"Priced Out: 15 Years Of Gentrification In Portland. Oregon"

Was there ever a time when some Portlanders thought gentrification was a good idea, when neighborhoods said there was too much affordable housing? 

The film NorthEast Passage documented life in Albina in the late 1990s when crime and abandoned buildings were the neighborhood's number-one concern. Rising home prices and outside investors were welcomed by many. A lot has changed for the better and a lot of mistakes were made for the worse.

Come to a screening of NorthEast Passage and participate in a panel discussion about what the lessons learned in Albina can teach the rest of the city. Discuss the issues with people featured in the film and see clips from the upcoming sequel, Priced Out.

Doors open at 6:15pm, discussion at 8pm.
Seating capacity is limited;
advanced ticket purchase is encouraged.
Thursday, Nov. 3, Nov. 10 and Nov. 17.

Screenings are a fundraiser for Priced Out, a nonprofit project in association with Northwest Documentary Arts & Media. Discussion sponsored by Ignorant/Reflections' Gentrification Is Weird project. Tickets $10–$20 sliding scale. Screenings at Northwest Documentary, 6 NE Tillamook St., Portland. For more information, email pricedoutmovie@gmail.com.

A section of NorthEast Passage and a trailer for the upcoming sequel, Priced Out, will be on display at the ReBuilding Center starting in 2017 as part of the Commons interactive kiosk project.

More info about the project:

Priced Out is an investigative and personal look at how skyrocketing housing prices are displacing Portland's black community and reshaping the entire city.  The feature-length documentary explores the complexities and contradictions of gentrification and what neighborhood life means after the era of "The Ghetto." 

The film is a sequel to the 2002 documentary NorthEast Passage: The Inner City and the American Dream.

Priced Out is currently in production with an expected release in winter of 2016/17.

A nonprofit project in partnership with Northwest Documentary Arts & Media

Two local residents, Cornelius Swart and Spencer Wolf, took five years to produce the original film.  The two are teaming up once again for the sequel.

Please consider giving to this important project by joining us on Kickstarter and Facebook.

In the late 1990s, Nikki Williams, a black single mother, embraced the gentrification that was making inroads into her community. But more than 15 years later Williams found herself one of the last black residents on her block. Priced Out follows Williams as she decides to sell her home—built by Habitat for Humanity—and move to Dallas, Texas, in search of a new black community.

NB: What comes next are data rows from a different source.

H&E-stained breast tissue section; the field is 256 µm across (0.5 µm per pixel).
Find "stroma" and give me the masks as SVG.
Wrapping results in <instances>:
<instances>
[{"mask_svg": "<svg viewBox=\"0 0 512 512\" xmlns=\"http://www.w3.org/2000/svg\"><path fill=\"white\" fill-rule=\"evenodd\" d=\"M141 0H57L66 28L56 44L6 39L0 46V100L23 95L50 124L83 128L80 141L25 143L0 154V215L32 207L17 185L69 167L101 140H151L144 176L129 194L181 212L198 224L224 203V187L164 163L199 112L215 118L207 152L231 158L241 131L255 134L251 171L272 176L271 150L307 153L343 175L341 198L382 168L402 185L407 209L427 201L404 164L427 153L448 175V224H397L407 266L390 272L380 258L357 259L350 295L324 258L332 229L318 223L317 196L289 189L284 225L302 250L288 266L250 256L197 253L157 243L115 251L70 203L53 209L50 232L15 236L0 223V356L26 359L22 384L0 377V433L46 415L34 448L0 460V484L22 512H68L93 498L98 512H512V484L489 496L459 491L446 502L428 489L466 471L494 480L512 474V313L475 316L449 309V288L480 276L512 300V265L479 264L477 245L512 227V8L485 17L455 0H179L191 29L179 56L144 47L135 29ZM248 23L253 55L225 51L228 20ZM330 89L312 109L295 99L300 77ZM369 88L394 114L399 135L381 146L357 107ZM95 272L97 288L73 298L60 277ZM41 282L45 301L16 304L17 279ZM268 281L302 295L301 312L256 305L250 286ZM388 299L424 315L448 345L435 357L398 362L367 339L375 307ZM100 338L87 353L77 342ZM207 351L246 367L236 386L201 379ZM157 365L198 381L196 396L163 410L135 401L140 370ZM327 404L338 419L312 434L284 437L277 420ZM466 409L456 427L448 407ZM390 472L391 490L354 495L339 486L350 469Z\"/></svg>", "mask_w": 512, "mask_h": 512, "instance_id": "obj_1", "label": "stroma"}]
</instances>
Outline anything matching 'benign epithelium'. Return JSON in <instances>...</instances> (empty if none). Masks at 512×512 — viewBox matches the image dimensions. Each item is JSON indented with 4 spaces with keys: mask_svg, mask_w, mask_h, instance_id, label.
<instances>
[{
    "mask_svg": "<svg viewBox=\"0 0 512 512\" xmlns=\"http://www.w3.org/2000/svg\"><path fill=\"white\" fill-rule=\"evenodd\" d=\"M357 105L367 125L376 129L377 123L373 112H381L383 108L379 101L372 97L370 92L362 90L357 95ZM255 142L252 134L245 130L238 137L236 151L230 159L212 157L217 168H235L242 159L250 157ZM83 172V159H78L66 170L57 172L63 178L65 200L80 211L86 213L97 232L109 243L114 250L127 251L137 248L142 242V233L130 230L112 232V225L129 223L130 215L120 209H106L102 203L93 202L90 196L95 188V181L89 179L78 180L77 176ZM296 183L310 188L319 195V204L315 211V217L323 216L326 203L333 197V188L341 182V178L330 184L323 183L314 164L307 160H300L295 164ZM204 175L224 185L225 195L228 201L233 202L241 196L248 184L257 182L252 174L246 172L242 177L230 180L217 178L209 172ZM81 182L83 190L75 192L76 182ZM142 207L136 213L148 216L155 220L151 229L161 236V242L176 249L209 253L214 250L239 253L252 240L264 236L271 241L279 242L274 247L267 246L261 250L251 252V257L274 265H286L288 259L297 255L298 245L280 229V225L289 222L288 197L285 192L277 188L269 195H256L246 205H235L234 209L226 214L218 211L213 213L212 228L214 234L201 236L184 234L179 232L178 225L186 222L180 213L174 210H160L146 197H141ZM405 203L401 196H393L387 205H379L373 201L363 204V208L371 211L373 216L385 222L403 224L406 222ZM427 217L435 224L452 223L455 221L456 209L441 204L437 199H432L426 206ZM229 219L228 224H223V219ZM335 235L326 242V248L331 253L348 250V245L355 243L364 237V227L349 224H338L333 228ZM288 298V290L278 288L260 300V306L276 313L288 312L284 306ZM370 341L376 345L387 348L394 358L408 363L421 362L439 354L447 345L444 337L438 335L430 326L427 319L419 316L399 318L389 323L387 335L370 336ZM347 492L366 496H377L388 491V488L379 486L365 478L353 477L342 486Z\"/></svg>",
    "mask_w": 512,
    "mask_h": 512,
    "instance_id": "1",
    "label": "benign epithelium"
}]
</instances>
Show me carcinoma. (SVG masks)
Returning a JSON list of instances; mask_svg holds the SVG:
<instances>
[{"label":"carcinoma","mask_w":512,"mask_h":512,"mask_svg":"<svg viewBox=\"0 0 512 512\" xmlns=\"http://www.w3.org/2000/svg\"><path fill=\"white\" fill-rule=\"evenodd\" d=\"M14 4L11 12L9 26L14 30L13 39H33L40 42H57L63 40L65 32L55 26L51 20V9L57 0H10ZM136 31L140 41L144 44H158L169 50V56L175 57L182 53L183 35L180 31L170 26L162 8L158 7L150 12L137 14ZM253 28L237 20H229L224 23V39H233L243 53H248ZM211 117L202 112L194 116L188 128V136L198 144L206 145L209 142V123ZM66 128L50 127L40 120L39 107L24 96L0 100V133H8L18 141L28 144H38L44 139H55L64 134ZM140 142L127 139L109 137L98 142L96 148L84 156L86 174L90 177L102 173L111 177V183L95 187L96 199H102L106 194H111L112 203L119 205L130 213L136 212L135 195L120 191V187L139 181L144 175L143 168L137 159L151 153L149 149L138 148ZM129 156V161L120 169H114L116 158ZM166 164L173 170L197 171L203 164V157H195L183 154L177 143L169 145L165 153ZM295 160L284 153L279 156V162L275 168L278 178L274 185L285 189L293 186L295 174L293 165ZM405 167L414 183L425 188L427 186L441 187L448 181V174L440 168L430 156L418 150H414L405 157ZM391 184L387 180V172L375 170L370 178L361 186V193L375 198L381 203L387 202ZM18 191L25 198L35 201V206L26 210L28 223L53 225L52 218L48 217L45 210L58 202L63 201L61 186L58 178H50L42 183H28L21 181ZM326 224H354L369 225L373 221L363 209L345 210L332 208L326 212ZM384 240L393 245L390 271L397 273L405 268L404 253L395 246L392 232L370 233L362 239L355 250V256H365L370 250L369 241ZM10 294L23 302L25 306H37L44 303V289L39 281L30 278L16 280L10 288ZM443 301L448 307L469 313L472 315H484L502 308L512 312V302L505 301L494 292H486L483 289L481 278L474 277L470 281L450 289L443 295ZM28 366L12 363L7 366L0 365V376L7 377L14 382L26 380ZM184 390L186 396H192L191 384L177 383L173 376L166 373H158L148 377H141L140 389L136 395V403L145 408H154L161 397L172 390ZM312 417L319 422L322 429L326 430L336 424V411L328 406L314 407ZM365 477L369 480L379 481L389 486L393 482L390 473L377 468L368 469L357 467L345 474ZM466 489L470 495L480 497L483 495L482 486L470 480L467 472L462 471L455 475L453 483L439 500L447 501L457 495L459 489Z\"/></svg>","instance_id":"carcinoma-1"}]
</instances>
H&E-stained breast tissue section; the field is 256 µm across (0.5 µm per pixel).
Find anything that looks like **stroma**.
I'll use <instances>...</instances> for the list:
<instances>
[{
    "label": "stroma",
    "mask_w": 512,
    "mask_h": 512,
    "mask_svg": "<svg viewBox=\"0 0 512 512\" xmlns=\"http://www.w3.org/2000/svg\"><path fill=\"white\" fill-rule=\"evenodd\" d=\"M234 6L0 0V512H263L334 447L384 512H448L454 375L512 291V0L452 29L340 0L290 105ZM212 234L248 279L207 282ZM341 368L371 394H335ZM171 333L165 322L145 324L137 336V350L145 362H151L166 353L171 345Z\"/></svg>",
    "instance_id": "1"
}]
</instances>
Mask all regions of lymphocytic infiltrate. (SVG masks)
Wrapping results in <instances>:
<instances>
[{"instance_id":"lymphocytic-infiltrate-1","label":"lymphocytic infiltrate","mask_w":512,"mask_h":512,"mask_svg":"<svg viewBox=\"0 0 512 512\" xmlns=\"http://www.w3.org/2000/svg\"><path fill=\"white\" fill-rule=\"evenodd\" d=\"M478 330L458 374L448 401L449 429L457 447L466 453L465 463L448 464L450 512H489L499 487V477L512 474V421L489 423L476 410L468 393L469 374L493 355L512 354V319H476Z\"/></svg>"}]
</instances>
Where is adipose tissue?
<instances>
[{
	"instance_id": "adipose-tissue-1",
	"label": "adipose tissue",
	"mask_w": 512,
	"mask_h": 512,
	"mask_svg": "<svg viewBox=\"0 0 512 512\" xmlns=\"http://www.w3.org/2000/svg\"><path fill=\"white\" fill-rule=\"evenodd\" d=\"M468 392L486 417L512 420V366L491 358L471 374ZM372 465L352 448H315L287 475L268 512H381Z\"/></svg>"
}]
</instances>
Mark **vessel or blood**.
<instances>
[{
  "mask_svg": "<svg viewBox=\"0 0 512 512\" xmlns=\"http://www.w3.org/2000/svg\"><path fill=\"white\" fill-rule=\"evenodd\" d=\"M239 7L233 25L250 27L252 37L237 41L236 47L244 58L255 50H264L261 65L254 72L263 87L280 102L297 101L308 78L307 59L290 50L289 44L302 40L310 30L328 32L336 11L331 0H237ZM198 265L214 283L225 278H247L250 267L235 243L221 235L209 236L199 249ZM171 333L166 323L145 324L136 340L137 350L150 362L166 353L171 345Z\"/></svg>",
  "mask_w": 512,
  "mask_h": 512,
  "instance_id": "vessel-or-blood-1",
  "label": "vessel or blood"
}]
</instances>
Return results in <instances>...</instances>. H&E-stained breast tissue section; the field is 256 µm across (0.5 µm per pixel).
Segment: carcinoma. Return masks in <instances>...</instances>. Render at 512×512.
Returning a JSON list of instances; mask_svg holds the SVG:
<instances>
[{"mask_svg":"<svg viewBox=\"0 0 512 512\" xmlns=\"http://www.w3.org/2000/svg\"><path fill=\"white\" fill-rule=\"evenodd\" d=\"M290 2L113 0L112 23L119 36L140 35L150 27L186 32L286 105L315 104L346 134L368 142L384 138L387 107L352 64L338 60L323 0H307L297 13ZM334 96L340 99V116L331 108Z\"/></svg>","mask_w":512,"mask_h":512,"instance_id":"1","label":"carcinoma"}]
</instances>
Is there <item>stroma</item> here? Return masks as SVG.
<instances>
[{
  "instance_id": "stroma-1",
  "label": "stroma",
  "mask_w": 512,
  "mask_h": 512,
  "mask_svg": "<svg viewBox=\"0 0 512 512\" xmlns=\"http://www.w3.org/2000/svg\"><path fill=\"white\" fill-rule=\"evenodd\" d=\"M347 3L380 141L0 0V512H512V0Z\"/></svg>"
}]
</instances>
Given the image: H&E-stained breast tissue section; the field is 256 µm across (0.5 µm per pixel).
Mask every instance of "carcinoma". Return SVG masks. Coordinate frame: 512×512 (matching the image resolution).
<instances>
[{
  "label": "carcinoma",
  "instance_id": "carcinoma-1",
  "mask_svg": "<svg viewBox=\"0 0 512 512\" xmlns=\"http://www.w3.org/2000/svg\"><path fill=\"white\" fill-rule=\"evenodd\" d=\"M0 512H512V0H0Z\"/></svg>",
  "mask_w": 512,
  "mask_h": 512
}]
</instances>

Now, 15 years after the film was shot, Governing Magazine has ranked Portland as the most gentrified city in America. Nikki's neighborhood has become one of the trendiest places in the country to live. Crime is down, houses have been fixed up, and new bars and restaurants open up almost every day. But half the black population has left and average home prices have gone from $30,000 to $410,000. 

The neighborhoods of North/Northeast Portland have gone from being majority black to majority white. Rents are climbing, homes are being replaced with apartment blocks, and the word “gentrification” is on everyone’s lips.

 Why did such a dramatic change occur and what does this change mean for residents of other communities that face gentrification?

Priced Out will reconnect with the residents and activists featured in the first film to see what’s happened to the neighborhood and find out what will happen next as the community continues to struggle with its identity and its place in the American Dream.

Gentrification, once a phenomena that occurred only in big cities like New York, Chicago, and San Francisco, is now cropping up in cities from San Antonio to St. Louis to Portland, Maine. Why is this happening?

The film will reexamine public policy and economic forces surrounding gentrification to create a time-lapse portrait of North/Northeast Portland’s rapid transformation and what it does and does not have in common to other gentrifying communities in the nation.